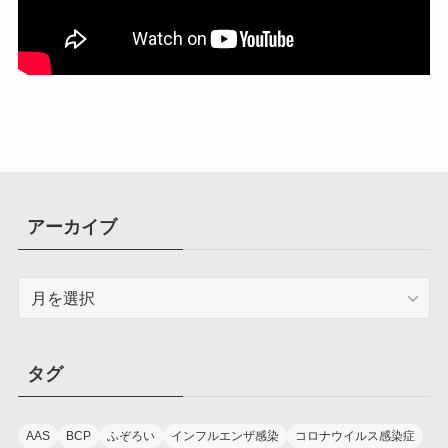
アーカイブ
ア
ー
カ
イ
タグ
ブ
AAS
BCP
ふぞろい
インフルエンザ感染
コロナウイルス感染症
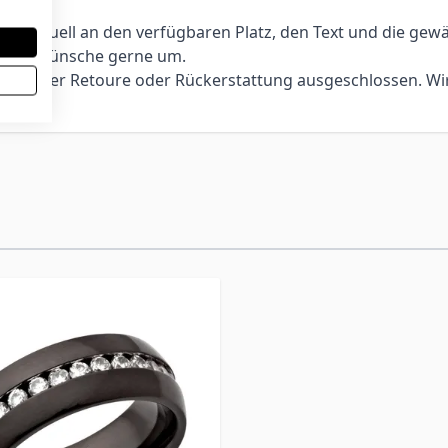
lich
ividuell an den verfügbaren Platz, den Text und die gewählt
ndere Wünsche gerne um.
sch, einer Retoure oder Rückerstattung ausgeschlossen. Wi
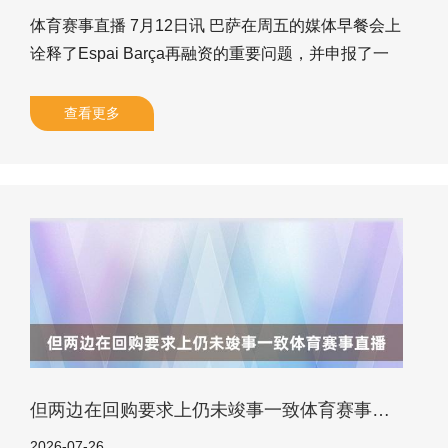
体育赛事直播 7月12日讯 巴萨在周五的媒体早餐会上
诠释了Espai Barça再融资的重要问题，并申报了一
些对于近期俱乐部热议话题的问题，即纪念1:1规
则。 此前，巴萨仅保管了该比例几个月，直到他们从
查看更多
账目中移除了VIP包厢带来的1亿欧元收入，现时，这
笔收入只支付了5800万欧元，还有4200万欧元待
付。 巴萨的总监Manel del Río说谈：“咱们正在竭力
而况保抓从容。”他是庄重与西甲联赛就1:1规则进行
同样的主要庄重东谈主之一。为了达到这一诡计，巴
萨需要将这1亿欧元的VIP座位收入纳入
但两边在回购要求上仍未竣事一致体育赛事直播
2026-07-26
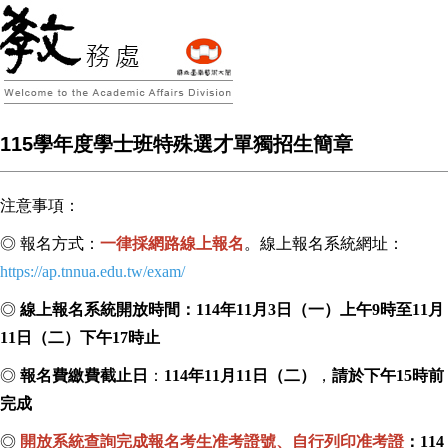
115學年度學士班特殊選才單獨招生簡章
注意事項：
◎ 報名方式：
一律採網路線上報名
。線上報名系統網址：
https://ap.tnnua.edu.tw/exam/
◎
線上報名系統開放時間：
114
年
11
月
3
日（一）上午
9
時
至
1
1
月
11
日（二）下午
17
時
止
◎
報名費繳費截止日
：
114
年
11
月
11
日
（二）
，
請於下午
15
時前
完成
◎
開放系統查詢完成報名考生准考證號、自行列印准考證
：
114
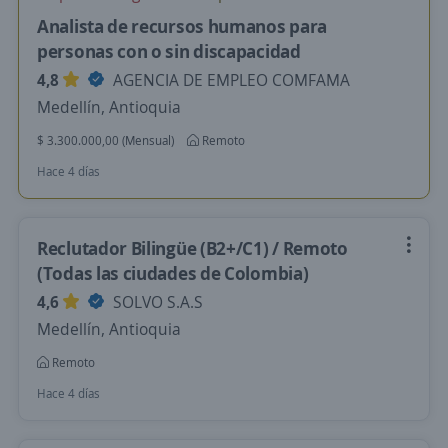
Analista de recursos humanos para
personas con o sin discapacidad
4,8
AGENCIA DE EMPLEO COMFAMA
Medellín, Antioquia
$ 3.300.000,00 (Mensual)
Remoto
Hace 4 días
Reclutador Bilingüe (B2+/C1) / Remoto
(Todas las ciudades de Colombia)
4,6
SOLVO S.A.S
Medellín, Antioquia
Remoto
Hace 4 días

####

Goal of the exercise: Exactly as they stand, write the lines from the one holding "開放系統查詢完成報名考生准考證號、自行列印准考證" to the end of the material, both ends included. Do not copy the pictures.

Solution to this problem:
開放系統查詢完成報名考生准考證號、自行列印准考證
：
114
Analista de recursos humanos para
personas con o sin discapacidad
4,8
AGENCIA DE EMPLEO COMFAMA
Medellín, Antioquia
$ 3.300.000,00 (Mensual)
Remoto
Hace 4 días
Reclutador Bilingüe (B2+/C1) / Remoto
(Todas las ciudades de Colombia)
4,6
SOLVO S.A.S
Medellín, Antioquia
Remoto
Hace 4 días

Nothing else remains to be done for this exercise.